Pour tenter d'articuler une définition de la violence vécue par ces populations, la typologie de l'Organisation mondiale de la santé (OMS) a été retenue dans ce chapitre [34].

D'abord, la violence collective envers les Autochtones au Québec, comme ailleurs au Canada, se manifeste par les limites structurelles imposées par les nombreuses politiques gouvernementales dans à peu près tous les domaines du développement économique et social des populations autochtones au pays. Ce type de violence est en fait souvent désigné par le terme « violence structurelle » ou « racisme systémique ». Au Canada, les Autochtones font partie des groupes sociaux les plus susceptibles de devoir composer avec différentes formes d'exclusion [35]. La violence collective agit sur la santé des populations en produisant des inégalités sociales, politiques et économiques qui se transmettent par la construction de déterminants défavorables à la santé et au bien-être [4,6,36,37].

La violence collective a une incidence indéniable sur la violence interpersonnelle vécue par les populations autochtones. Dans sa définition, l'OMS divise la violence interpersonnelle en deux catégories : la violence familiale et la violence communautaire. Cette dernière catégorie comprend différents actes commis « entre des personnes qui ne sont pas apparentées et qui peuvent ne pas se connaître » [34]. Contrairement à cette définition, en milieu autochtone, la violence interpersonnelle est plutôt généralement commise entre des personnes qui se connaissent. Cette forme de violence est désignée comme la « violence latérale ».

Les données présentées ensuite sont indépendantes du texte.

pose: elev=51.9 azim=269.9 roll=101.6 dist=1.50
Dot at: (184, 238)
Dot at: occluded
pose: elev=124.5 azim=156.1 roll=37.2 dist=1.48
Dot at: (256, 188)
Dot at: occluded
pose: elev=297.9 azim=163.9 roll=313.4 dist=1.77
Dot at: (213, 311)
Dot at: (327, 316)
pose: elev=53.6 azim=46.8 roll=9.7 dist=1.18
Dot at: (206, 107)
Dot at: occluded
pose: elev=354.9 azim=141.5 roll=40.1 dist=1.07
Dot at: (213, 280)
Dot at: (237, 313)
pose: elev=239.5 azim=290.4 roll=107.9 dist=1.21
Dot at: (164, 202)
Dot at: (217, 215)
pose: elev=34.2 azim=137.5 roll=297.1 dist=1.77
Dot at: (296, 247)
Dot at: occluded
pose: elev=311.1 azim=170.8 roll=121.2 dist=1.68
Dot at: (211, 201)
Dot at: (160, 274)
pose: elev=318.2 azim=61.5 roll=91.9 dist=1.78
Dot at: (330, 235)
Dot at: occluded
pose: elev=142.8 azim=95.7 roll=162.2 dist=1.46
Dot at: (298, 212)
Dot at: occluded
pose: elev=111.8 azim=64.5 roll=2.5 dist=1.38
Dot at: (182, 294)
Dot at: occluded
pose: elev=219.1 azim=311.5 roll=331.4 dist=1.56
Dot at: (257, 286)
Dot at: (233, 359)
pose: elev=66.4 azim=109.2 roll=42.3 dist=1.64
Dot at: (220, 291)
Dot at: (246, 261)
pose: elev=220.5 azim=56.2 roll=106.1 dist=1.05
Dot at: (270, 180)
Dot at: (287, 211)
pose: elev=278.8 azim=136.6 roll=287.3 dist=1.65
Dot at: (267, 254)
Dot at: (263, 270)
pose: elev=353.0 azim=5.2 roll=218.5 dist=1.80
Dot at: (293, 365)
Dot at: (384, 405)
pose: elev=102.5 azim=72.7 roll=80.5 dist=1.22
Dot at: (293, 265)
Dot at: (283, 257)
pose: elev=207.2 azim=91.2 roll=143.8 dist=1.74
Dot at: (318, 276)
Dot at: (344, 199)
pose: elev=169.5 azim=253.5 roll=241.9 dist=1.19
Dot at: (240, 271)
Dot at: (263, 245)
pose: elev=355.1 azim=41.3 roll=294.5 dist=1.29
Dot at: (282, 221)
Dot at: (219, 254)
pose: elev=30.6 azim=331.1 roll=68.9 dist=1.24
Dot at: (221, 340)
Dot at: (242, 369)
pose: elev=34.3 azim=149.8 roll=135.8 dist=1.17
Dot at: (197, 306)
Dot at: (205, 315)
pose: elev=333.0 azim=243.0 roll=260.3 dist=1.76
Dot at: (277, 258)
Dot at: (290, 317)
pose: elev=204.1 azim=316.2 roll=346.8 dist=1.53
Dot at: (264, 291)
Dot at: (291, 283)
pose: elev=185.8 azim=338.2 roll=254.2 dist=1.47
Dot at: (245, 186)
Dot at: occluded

La violence latérale est décrite comme une forme de violence relationnelle « dirigée vers un membre d'un groupe par d'autres membres d'un même groupe » (Middleton-Moz, 1999 cité dans Chansonneuve [38]). Cette forme de violence paraît facilitée dans les communautés opprimées. Agissant sous l'effet de la colère, de la frustration ou d'un sentiment d'impuissance, des individus peuvent retourner leur colère les uns contre les autres et, en ce sens, intérioriser et reproduire la violence qu'ils ont subie [38–41]. La violence latérale est vécue au sein des familles, des communautés et des organisations, et se caractérise entre autres par le commérage, les querelles, le dénigrement, le rejet, l'intimidation, la jalousie, la colère, la rancœur, la méfiance ou encore le manque de confiance envers les autres [38–42]. Au Canada, les pensionnats ont été identifiés comme la cause principale de la violence latérale vécue par les populations autochtones [39].

Sous l'angle communautaire, les autres types de violence interpersonnelle les plus documentés dans la littérature sont les agressions sexuelles, les homicides et la violence faite aux femmes.

D'autre part, la maltraitance envers les aînés et la violence spirituelle et culturelle7 sont également évoquées dans la littérature scientifique et la littérature grise. Cependant, il y a peu de recherches qualitatives et peu de données sur l'incidence et la prévalence de ces deux types de violence dans les milieux autochtones [43,44]. Il en va de même pour la violence fondée sur l'orientation sexuelle et l'identité de genre (personnes bispirituelles), quoique de plus en plus de chercheurs et d'organisations portent une attention particulière à cette problématique [45].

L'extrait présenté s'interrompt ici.